Google has asked the web community to use either microdata or RDFa since using both the syntaxes confuses its parsers.
“While it’s OK to use the new schema.org mark-up or continue to
use existing Microformat or RDFa mark-up, you should avoid mixing the
formats together on the same web page, as this can confuse our parsers.”
… “If you have already done mark-up and it is already being used by
Google, Microsoft, or Yahoo!, the mark-up format will continue to be
supported. Changing to the new mark-up format could be helpful over time
because you will be switching to a standard that is accepted across all
three companies, but you don’t have to do it.”
And then it adds:
“We will also be monitoring the web for RDFa and Microformat
adoption and if they pick up, we will look into supporting these
syntaxes.”
This sounds as if Google is pushing developers who are looking for
SEO to start using microdata syntax, a standard that is not in much use
yet, since it gets a sort of priority in its parsing algorithms. This
takes away the freedom from the developers to choose whatever syntax
works best for them. Although RDFa is a bit more complex than
Microdata, it can covers more use cases, and some developers might be
more comfortable using it.
Few years ago, the web-developers community was reluctant in
semantically marking their web-content. The semantic web community
worked hard to make the web developers understand the future benefits of
having linked data all over the web. So, many of the developers slowly
started using RDFa and Microformat, and a recent survey showed that 4%
of websites used RDFa, which is more than any other. See
http://tripletalk.files.wordpress.com/2011/01/rdfa-deployment.png for the comparison.
RDFa is being used by Drupal 7, Facebook OGP, Best Buy, all
e-commerce sites which use the GoodRelations Vocabulary and many more
major deployments globally.
And now schema.org asks them to learn a new syntax yet again. Lets
face it; if Google, MS and yahoo declare that they would support only
microdata for parsing content on the web, most of the web developers who
are majorly looking for SEO would definitely follow. This would
adversely affect the growth of RDFa deployments.

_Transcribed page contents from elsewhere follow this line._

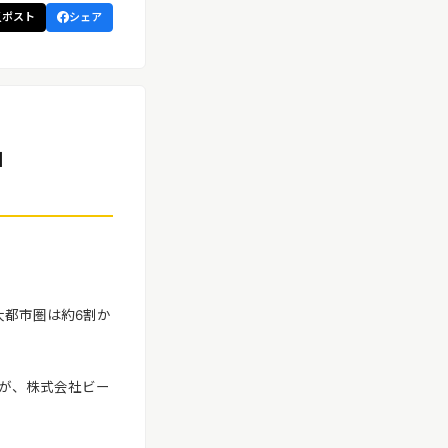
ポスト
シェア
】
大都市圏は約6割か
が、株式会社ビー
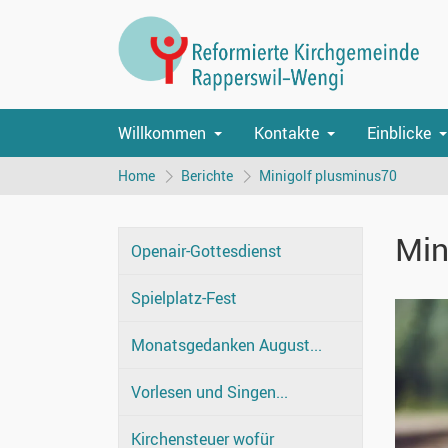
Willkommen
Kontakte
Einblicke
Home
Berichte
Minigolf plusminus70
Min
Openair-Gottesdienst
Spielplatz-Fest
Monatsgedanken August...
Vorlesen und Singen...
Kirchensteuer wofür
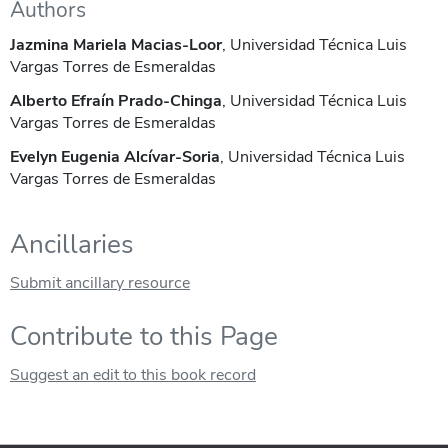
Authors
Jazmina Mariela Macias-Loor
, Universidad Técnica Luis
Vargas Torres de Esmeraldas
Alberto Efraín Prado-Chinga
, Universidad Técnica Luis
Vargas Torres de Esmeraldas
Evelyn Eugenia Alcívar-Soria
, Universidad Técnica Luis
Vargas Torres de Esmeraldas
Ancillaries
Submit ancillary resource
Contribute to this Page
Suggest an edit to this book record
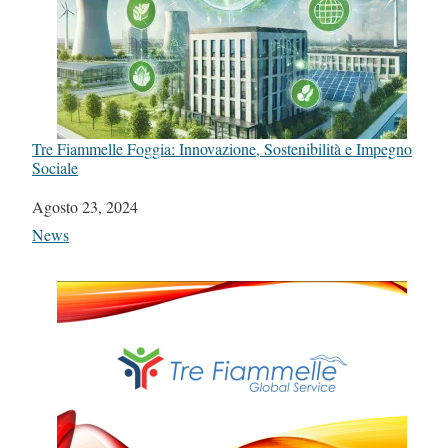
Tre Fiammelle Foggia: Innovazione, Sostenibilità e Impegno
Sociale
Data
Agosto 23, 2024
In relazione a
News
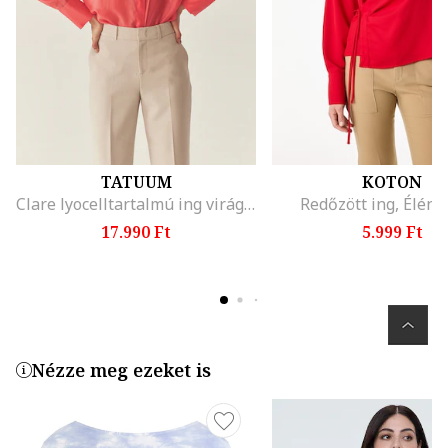
TATUUM
KOTON
Clare lyocelltartalmú ing virágmintás rátéttel, Korallszín
Redőzött ing, Élénk
17.990 Ft
5.999 Ft
Nézze meg ezeket is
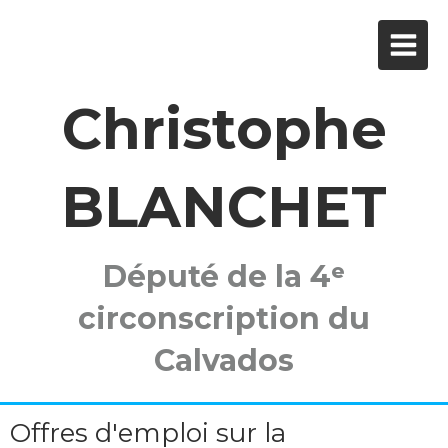
Christophe
BLANCHET
Député de la 4ᵉ
circonscription du
Calvados
Offres d'emploi sur la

Thus, a large portion of the Semantic Web community is not happy with
the decisions. Some believe that the vocabularies provided by
schema.org won’t suffice if you want to cover complex domains since it
is not extensible.
Another matter of concern is that it seems w3c was not consulted at
all, while schema.org was developed. Commercialization of standards is
never a good thing, and that’s what Schema.org does. In fact, Manu
Sporny, chairperson of RDFa group in w3c, has been very aggressive in
opposing schema.org and he goes to the extent of saying that he would
soon start a revolution against “The false choice” of using microdata in
schema.org. I have been following him on twitter and he has been
gathering support there to put pressure on the three big Companies. He
also believes that “Microdata doesn’t scale as easily as RDFa – early
successes will be followed by stagnation and vocabulary lock-in.”
The solutions-
The most obvious solution to this problem is that Google, bing and
yahoo announce that they would treat RDFa and microdata with equal
priority in their parsing algorithms.
Bing has already stated that it can parse a page that includes
multiple syntaxes. However, Google parsers cant do this, and needs to
incorporate this feature in their parsing algorithms as soon as
possible.
However…
Schema.org does seem to have a created a lot of negative buzz, but
lets not forget that some kind of RDF vocabulary standardization like
this was long due. Currently, due to lack of a definite standard, it is
difficult for developers to decide on which one to use for mark-up.
Schema.org does solve this problem and makes life easier for developers
as well as for search engines. As Google states:
“Creating a schema supported by all the major search engines
makes it easier for webmasters to add mark-up, which makes it easier for
search engines to create rich search features for users.”